That the big hike in excise duty for diesel cars has not come about in the Budget is a good reason to cheer for select players in the automobile industry. Had it happened, Maruti Suzuki, which derives about 30 per cent of its total revenues from the sale of diesel cars and Mahindra and Mahindra, all of whose utility vehicles run on diesel would have been at a greater disadvantage over the others.
Now, the across-the-board increase in excise duty by two per cent levels the field for all, be it two wheeler makers or commercial vehicle manufacturers or passenger car players. History suggests that players will simply hike retail prices to pass it on.
The hike in excise duty does come at a difficult time for the auto sector. After two successive years of 26 per cent growth (2009-10 & 2010-11), auto industry sales have grown only by 12.5 per cent (so far in 2011-12), thanks to the high inflation rate and interest costs. Besides, pressure on the raw material front, first from high commodity prices and then a depreciating rupee (making raw material imports costlier) has shrunk the operating margins of almost every company in the sector this fiscal. Operating margins of Tata Motors (standalone) for example, has come down from 10 per cent last year to 6 per cent this year in the April-December period.
Pricing power
Given this background, this round of excise hikes becomes a tightrope walk for the industry. For instance, the excise duty hikes are expected to make M&M vehicles dearer by anywhere between Rs 3,000 and Rs 35,000.
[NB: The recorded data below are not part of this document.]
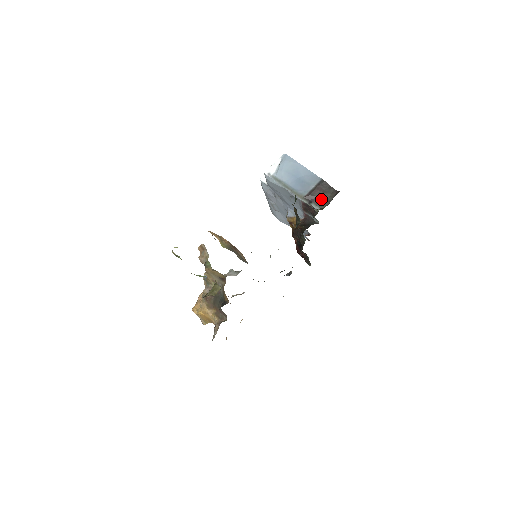
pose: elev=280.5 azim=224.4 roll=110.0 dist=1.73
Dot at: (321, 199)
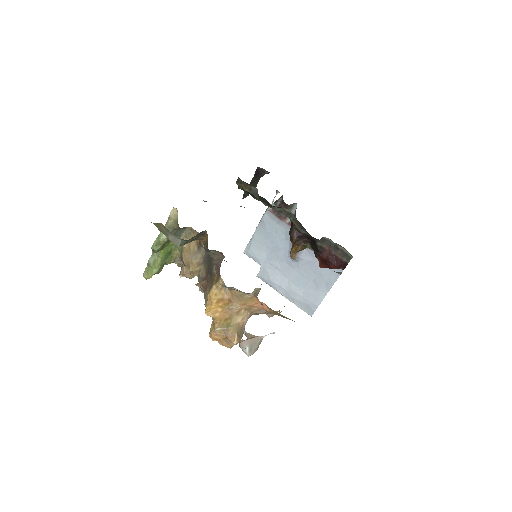
Dot at: (281, 196)
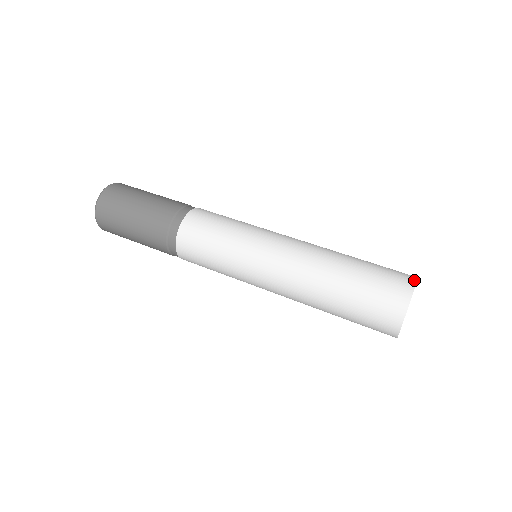
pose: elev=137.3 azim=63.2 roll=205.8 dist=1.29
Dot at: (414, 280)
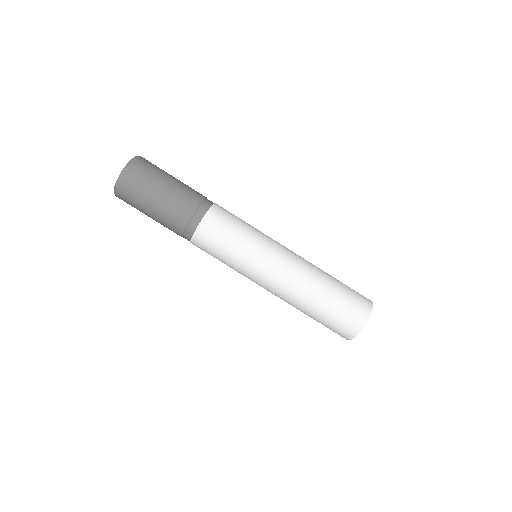
Dot at: (364, 323)
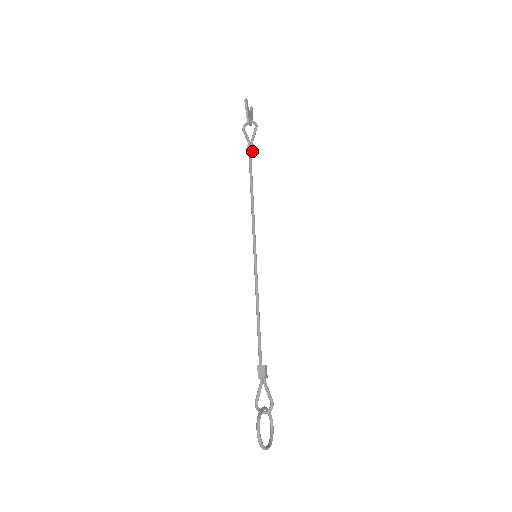
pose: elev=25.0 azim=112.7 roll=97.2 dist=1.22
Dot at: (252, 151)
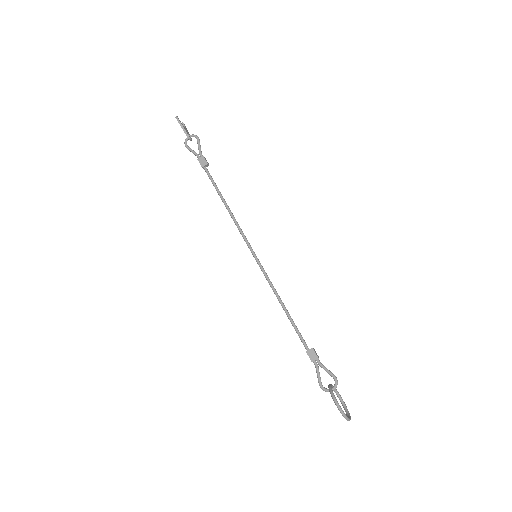
Dot at: (206, 163)
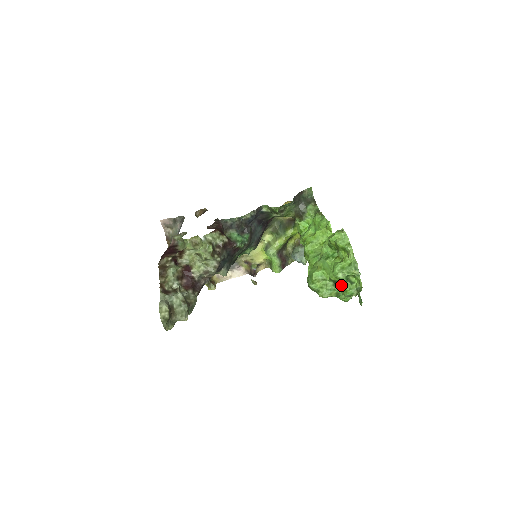
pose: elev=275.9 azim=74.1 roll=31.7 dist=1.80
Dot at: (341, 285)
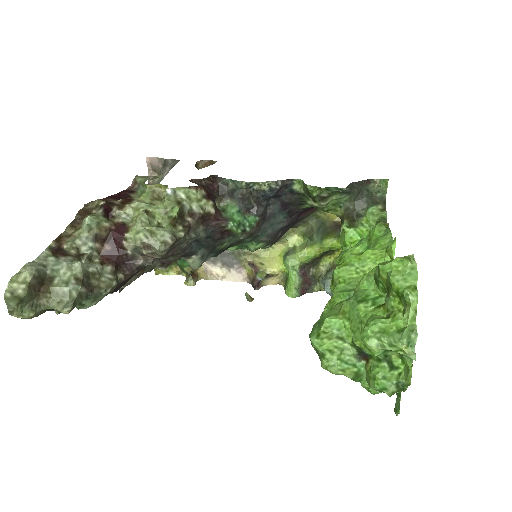
Dot at: (370, 362)
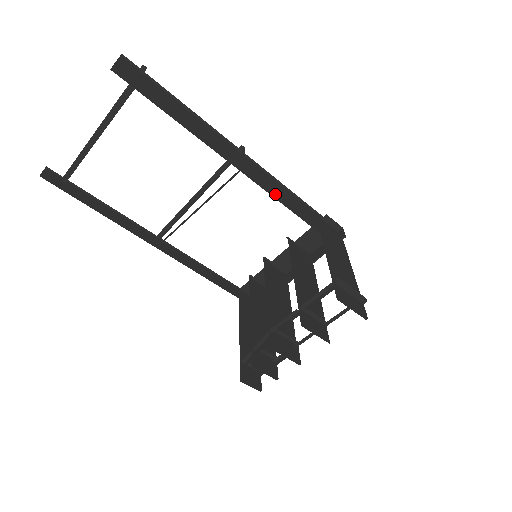
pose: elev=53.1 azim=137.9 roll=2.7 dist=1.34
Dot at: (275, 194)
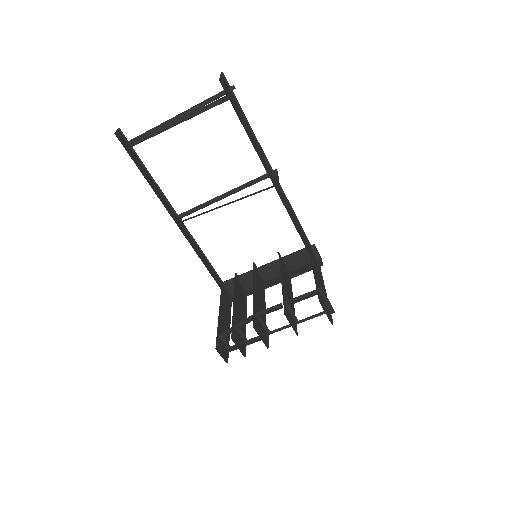
Dot at: (289, 213)
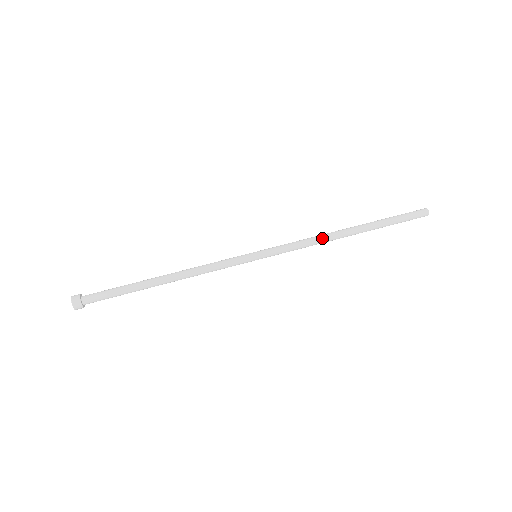
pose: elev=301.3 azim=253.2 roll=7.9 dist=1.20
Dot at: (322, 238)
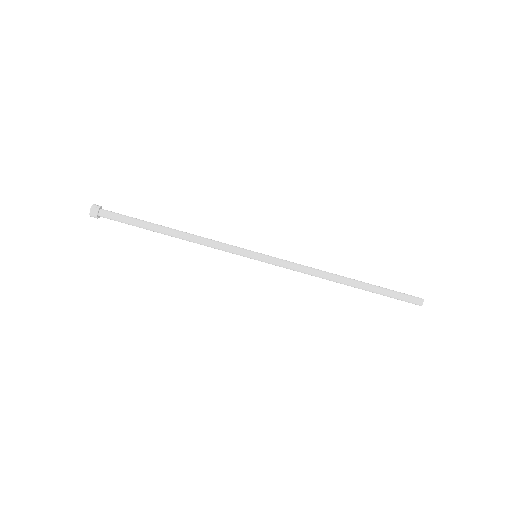
Dot at: (319, 272)
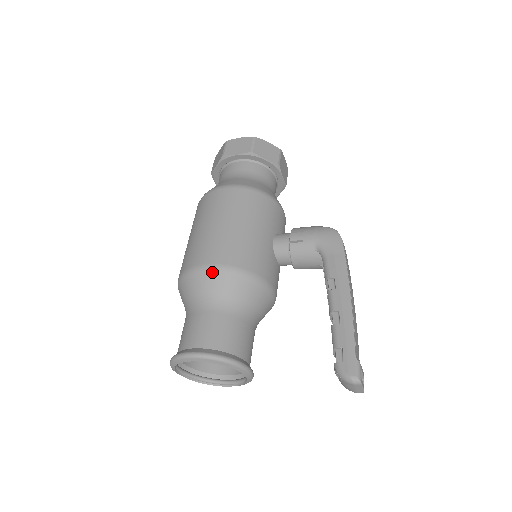
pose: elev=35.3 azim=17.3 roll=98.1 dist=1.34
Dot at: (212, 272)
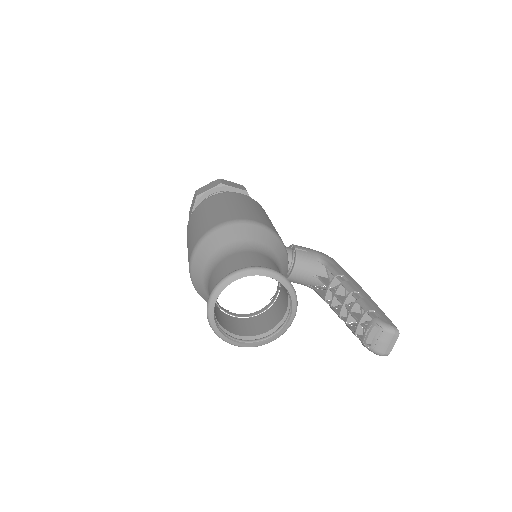
Dot at: (261, 227)
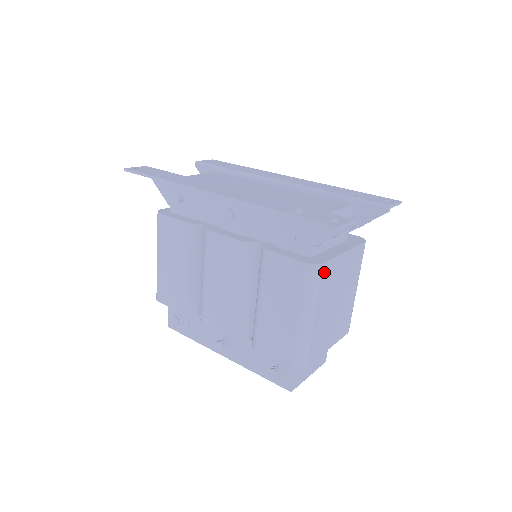
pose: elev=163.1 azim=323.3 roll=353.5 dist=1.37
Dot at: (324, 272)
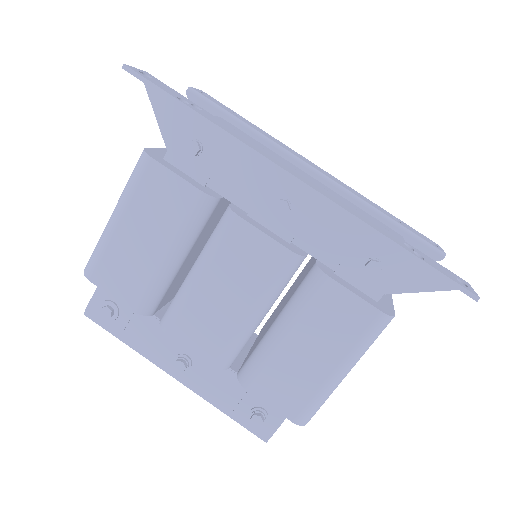
Dot at: occluded
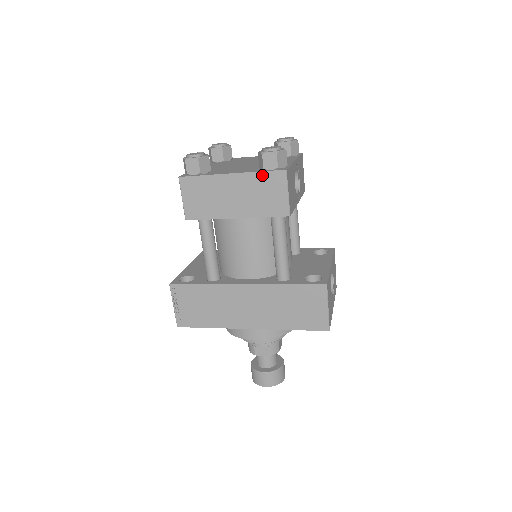
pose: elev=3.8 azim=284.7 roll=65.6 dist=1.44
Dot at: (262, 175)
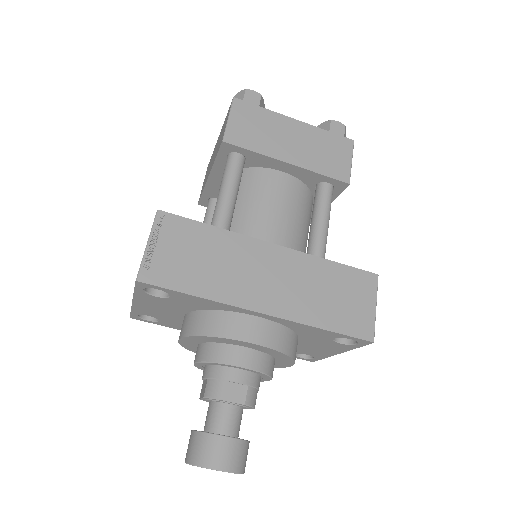
Dot at: (329, 135)
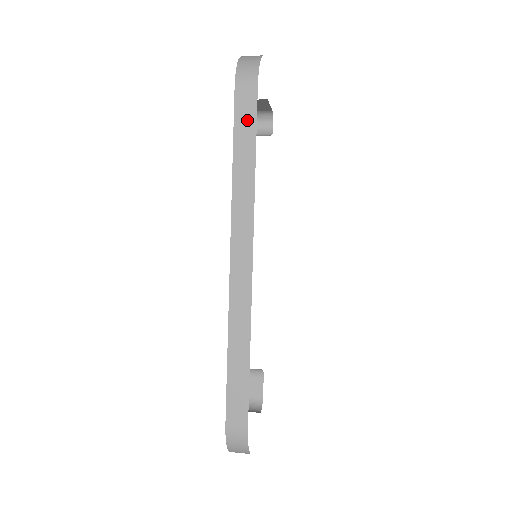
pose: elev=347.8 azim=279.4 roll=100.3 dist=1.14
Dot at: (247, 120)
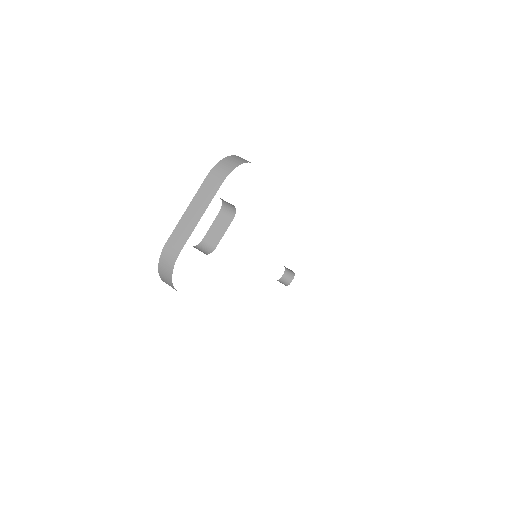
Dot at: occluded
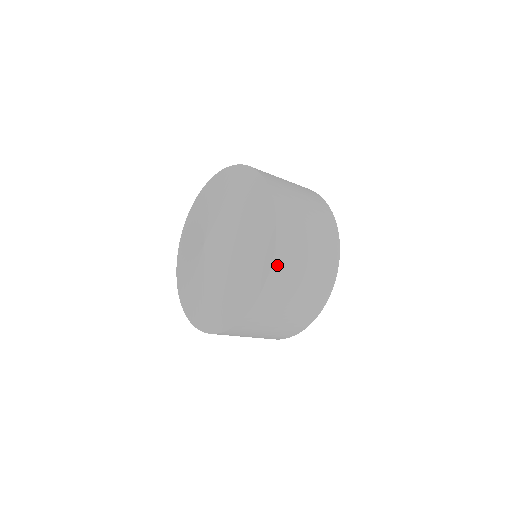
If companies choose to pass it on, demand could suffer a blip. If they don't choose to pass in on, their margins may suffer further. That said, going by history, automakers are endowed with good pricing power. The last nine months itself is an example, where despite a moderation in growth, companies raised prices periodically to pass on input price increases. They can be expected to do the same now. Although this may impact demand in the short-term, profit margins should hold . An expected easing in interest rates would provide the needed fillip to demand over the next six months.